* Extracto de la página:
En estos días se discute cómo avanzar en el proceso de redactar una nueva Constitución, conforme a lo aprobado en el plebiscito de 2021 y a lo que se comprometieron casi todos los partidos políticos en 2022, si se rechazaba el texto propuesto. Para ello las lecciones sacadas del proceso anterior resultan muy importantes.
Probablemente la primera a extraer es que comenzar a partir de una página en blanco es una mala idea. En el caso recién votado se quiso impedir que la Constitución vigente incidiera con sus preceptos en la nueva y se argumentó que esa fórmula permitiría que ningún sector partiera la discusión en supuesta situación de ventaja; el costo, sin embargo, fue ignorar la rica tradición y experiencia constitucional chilenas, avivando la imaginación de convencionales que entendieron aquello como una carta blanca para refundar el país conforme sus particulares ideologismos, alejándose completamente de las aspiraciones ciudadanas, todo lo cual quedó plasmado con elocuencia en el resultado del plebiscito. De ahí que el debate se haya centrado ahora en acordar un conjunto de principios que la nueva Constitución deberá recoger y que por lo mismo suponen marcos y límites para su discusión. Es de todo sentido que esas definiciones las realice el Congreso, que es el que ejerce el poder constituyente y que eventualmente entregaría a un nuevo órgano la tarea de redactar una propuesta de Carta Fundamental. Se ha constatado, además, la importancia de mantener un plebiscito de salida con voto obligatorio, que asegure que la población manifieste su aprobación o rechazo a ese texto, toda vez que sus consecuencias, al revés de lo que ocurre en otras elecciones, pueden durar varias décadas.
Una segunda lección, si es que se avanza —como todo parece indicar— en la idea de un nuevo órgano electo total o parcialmente, es la necesidad de importantes modificaciones respecto del modo en que fueron elegidos los integrantes de la Convención. Permitir listas de independientes agrupados bajo un nombre común, pero sin historia pública conocida ni responsabilidad ulterior, no debe repetirse. Confunde a la población, incentiva la fragmentación, con la consiguiente dificultad en la construcción de acuerdos, y —se demostró— favorece comportamientos irresponsables. Por otra parte, impulsar la paridad al inicio del proceso permite satisfacer justas demandas de género, pero la corrección electoral a la salida choca con el principio democrático de la igualdad del voto. Asimismo, establecer escaños reservados para los pueblos indígenas se tradujo en una importante distorsión, no solo porque quienes votaron por ellos —algo menos del 4%— eligieron a un 11% de convencionales, sino porque la mayor parte de dichas etnias prefirieron sufragar por candidatos generales, de modo que la Convención estuvo lejos de representar lo que esos pueblos querían. El plebiscito se encargó de ratificar aquello de manera categórica. Al respecto, el oficialismo ha propuesto una Convención electa de 125 miembros, con paridad de entrada y salida, y 9 escaños reservados para pueblos originarios, ideas que escasamente se hacen cargo de las lecciones recientemente aprendidas.

* Tareas propuestas:
1 - Resume en forma de lista el párrafo del extracto sobre la nueva Constitución que comienza con "Una segunda lección", conservando sus datos principales.
2 - Según el extracto sobre la nueva Constitución, ¿cuántos miembros tendría la Convención electa que propone el oficialismo?
3 - Continúa el extracto sobre la nueva Constitución a partir de donde termina.
El material no tiene relación con el extracto sobre la nueva Constitución.

* Datos proporcionados:
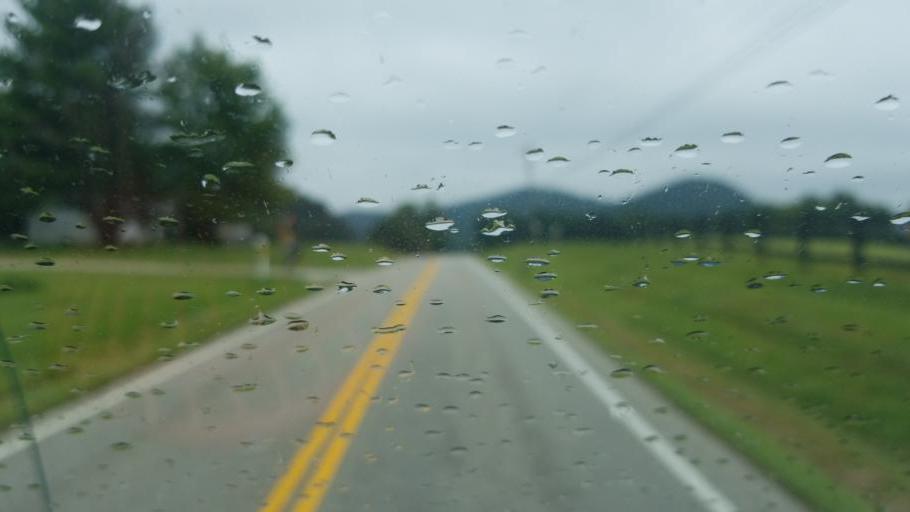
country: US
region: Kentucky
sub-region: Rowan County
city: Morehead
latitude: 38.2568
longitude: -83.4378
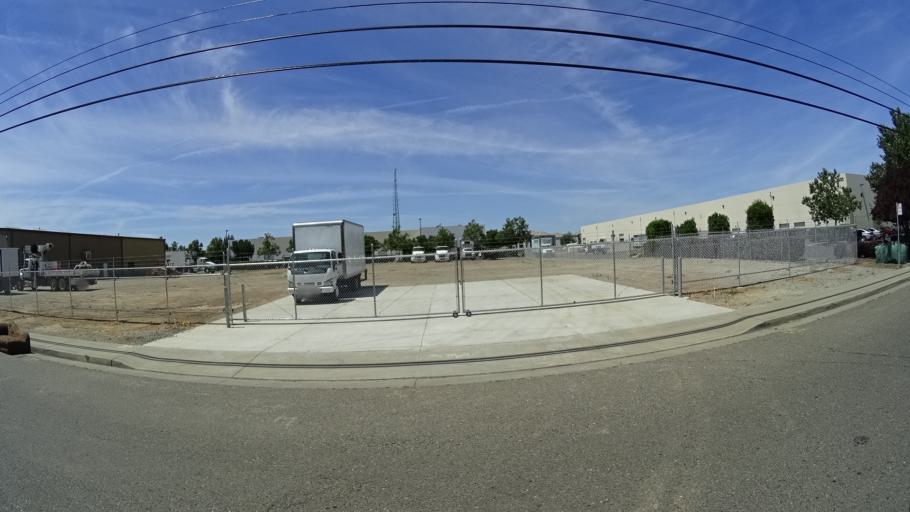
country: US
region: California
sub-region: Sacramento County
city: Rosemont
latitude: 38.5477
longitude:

* Respuestas por tarea:
1 -
- Si se avanza hacia un nuevo órgano electo total o parcialmente, hay que cambiar de manera importante el modo en que se eligió a los integrantes de la Convención.
- No deben repetirse las listas de independientes agrupados bajo un nombre común, sin historia pública conocida ni responsabilidad ulterior. Confunden a la población, incentivan la fragmentación, dificultan los acuerdos y favorecieron comportamientos irresponsables.
- La paridad al inicio del proceso satisface justas demandas de género. En cambio, la corrección electoral a la salida choca con la igualdad del voto.
- Los escaños reservados para pueblos indígenas causaron una distorsión importante. Algo menos del 4% de los votantes eligió al 11% de los convencionales, y la mayor parte de esas etnias votó por candidatos generales. El plebiscito lo ratificó de manera categórica.
- El oficialismo propone una Convención electa de 125 miembros, con paridad de entrada y salida y 9 escaños reservados para pueblos originarios. Son ideas que escasamente recogen estas lecciones.

2 - 125 miembros.

3 -
Pero hay otros elementos que también deben ser considerados. La composición de la anterior Convención resultó en definitiva poco representativa de la población, ilustrado por el hecho de que sus ideas resultaron muy distintas de las aspiraciones de aquella. Entregar sin contrapesos el poder constituyente al resultado de una votación coyuntural es una idea que requiere ser revisada y por eso distintas voces han planteado la posibilidad de que el Congreso, que es el que habilitaría un nuevo proceso, juegue un papel más relevante en él, velando para que los principios que se establezcan como marco sean efectivamente cumplidos. Por último, se ha visto que sería conveniente disminuir el número de eventuales integrantes de un nuevo órgano —se ha hablado de 50, para equiparar su elección a la del Senado— y acoger las demandas ciudadanas para que el conocimiento experto tenga una participación relevante.
La Constitución es un documento de crucial importancia y duraderas consecuencias. Si se pretende sellar un nuevo pacto político que entregue estabilidad al país, corresponde tomar todas las precauciones para asegurar esta vez un buen resultado, que pueda concitar amplias mayorías ciudadanas.